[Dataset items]
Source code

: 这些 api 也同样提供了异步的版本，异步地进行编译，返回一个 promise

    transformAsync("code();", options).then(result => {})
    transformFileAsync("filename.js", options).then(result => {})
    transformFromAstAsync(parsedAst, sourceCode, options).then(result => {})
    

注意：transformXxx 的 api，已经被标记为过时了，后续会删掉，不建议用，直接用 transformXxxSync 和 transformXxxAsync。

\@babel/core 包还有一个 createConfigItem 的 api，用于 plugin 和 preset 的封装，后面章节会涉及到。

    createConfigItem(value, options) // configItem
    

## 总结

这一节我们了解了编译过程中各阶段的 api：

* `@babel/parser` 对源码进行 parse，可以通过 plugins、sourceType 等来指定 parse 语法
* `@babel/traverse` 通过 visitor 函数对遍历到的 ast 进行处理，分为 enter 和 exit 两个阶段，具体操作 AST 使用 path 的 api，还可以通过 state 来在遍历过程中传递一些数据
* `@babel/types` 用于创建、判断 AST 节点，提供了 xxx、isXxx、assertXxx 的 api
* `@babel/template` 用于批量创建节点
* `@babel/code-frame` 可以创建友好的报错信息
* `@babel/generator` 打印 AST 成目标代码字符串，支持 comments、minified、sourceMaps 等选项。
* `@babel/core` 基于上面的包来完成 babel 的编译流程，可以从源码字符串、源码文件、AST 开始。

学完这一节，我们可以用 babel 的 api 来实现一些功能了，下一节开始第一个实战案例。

> [EXERCISE INSTRUCTIONS] The expected response reproduces all of the data precisely.

> [WRITTEN SOLUTION]
Source code

: 这些 api 也同样提供了异步的版本，异步地进行编译，返回一个 promise

    transformAsync("code();", options).then(result => {})
    transformFileAsync("filename.js", options).then(result => {})
    transformFromAstAsync(parsedAst, sourceCode, options).then(result => {})
    

注意：transformXxx 的 api，已经被标记为过时了，后续会删掉，不建议用，直接用 transformXxxSync 和 transformXxxAsync。

\@babel/core 包还有一个 createConfigItem 的 api，用于 plugin 和 preset 的封装，后面章节会涉及到。

    createConfigItem(value, options) // configItem
    

## 总结

这一节我们了解了编译过程中各阶段的 api：

* `@babel/parser` 对源码进行 parse，可以通过 plugins、sourceType 等来指定 parse 语法
* `@babel/traverse` 通过 visitor 函数对遍历到的 ast 进行处理，分为 enter 和 exit 两个阶段，具体操作 AST 使用 path 的 api，还可以通过 state 来在遍历过程中传递一些数据
* `@babel/types` 用于创建、判断 AST 节点，提供了 xxx、isXxx、assertXxx 的 api
* `@babel/template` 用于批量创建节点
* `@babel/code-frame` 可以创建友好的报错信息
* `@babel/generator` 打印 AST 成目标代码字符串，支持 comments、minified、sourceMaps 等选项。
* `@babel/core` 基于上面的包来完成 babel 的编译流程，可以从源码字符串、源码文件、AST 开始。

学完这一节，我们可以用 babel 的 api 来实现一些功能了，下一节开始第一个实战案例。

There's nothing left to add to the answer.